VCDX is not for all. There are around 70 people in the world (let’s see how many people are “elected” in the last defense). Why so few people? Maybe because it’s difficult, but also because most people are rejected just because they are not good candidates (maybe they can be good candidates in the future).

This kind of certification require a good experience, not necessary on big systems (I’m probably a good example of this) but with a complete coverage of multiple aspects, technologies, products. From vSphere 4 there was a good improvement in the VCDX path: the VCAP certifications that are not only a step of the path, but also a standalone certification. So you may start with the VCAP and then really think twice (or more) for the VCDX.

If you work with several heterogenous environments other vendor’s certifications could also be a way (I suggest at least the Windows OS and maybe some Linux OS related certifications). As also some strong basis of networking and storage.

ICM: What other certifications are good for vEngineers? I see that you have few storage and Windows/Linux certifications. Is this a good path to work with the biggest IT projects?

AM: Virtualization is just one layer. You may need to know other similar layers (or not). But for sure you have to interact with guest OS and hardware, network and storage.

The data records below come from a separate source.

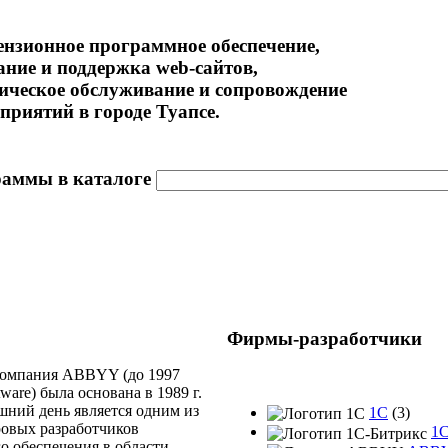
нзионное программное обеспечение,
ание и поддержка web-сайтов,
ическое обслуживание и сопровождение
приятий в городе Туапсе.
раммы в каталоге
Фирмы-разработчики
компания ABBYY (до 1997
tware) была основана в 1989 г.
шний день является одним из
1C
(3)
овых разработчиков
1С
о обеспечения в области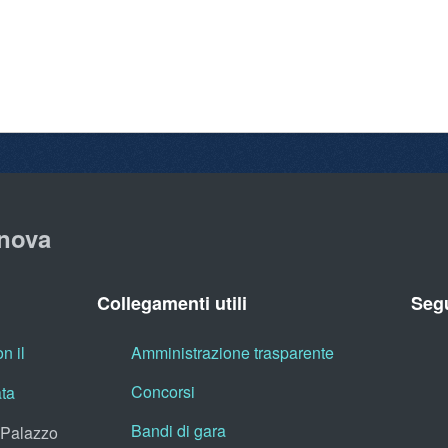
nova
Collegamenti utili
Segu
n il
Amministrazione trasparente
Concorsi
ata
Bandi di gara
, Palazzo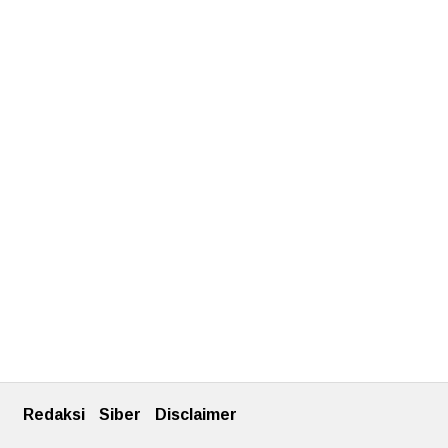
Redaksi
Siber
Disclaimer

For Linux and Windows there are some well-defined paths. For networking probably the Cisco (and maybe also Juniper) certifications are the way and most of them not too much vendor oriented. For storage is a little more complicated… too much vendor specific certifications and/or  an accreditation, less that is technology oriented. For backup, data protection, disaster recovery, business continuity there isn’t too much yet (was interesting the Veeam Backup Academy initiative to make something for this area).

ICM: What are your goals for 2012/13?

AM: Apart gain the VCDX5, I’ve not decided yet… Maybe a sabbatical year

ICM: Where we can find you?

My social profiles are collected on about.me. My main blog is vinfrastructure.it.

[This is part of the Interviews with IT Pros Series]

  • Really good interview! I follow Andre on twitter and also see his comments on the VMware community forums as well (for which he has 14,000 posts!) He obviously has a true passion for virtualization which really shines through as he obviously lives and breaths VMware!

    It is also really good to see that you dont have massive enterprise experience to achieve either the VCAP or VCDX certifications.

    I have recently completed my home lab for my VCAP-DCA5 (when it is released!) and possibly Citrix CCEE studies so they are my goals for 2012 🙂

    • Thanks for the comment!
      And good luck for your studies and certifications

  • Great Interview Andre. I agree 100% with your sentiments. Deep and broad experience with all technologies and Virt/VMware is only one layer. Especially when talking Business Critical Apps. You need to have a good understanding of all the layers. I’m sure this will inspire others.

    • Thanks Michael.
      Yes, the Business Critical Apps is a great example… also if you customer has other consultants or skilled people for the application level you must know enough to interact with them in a constructive way.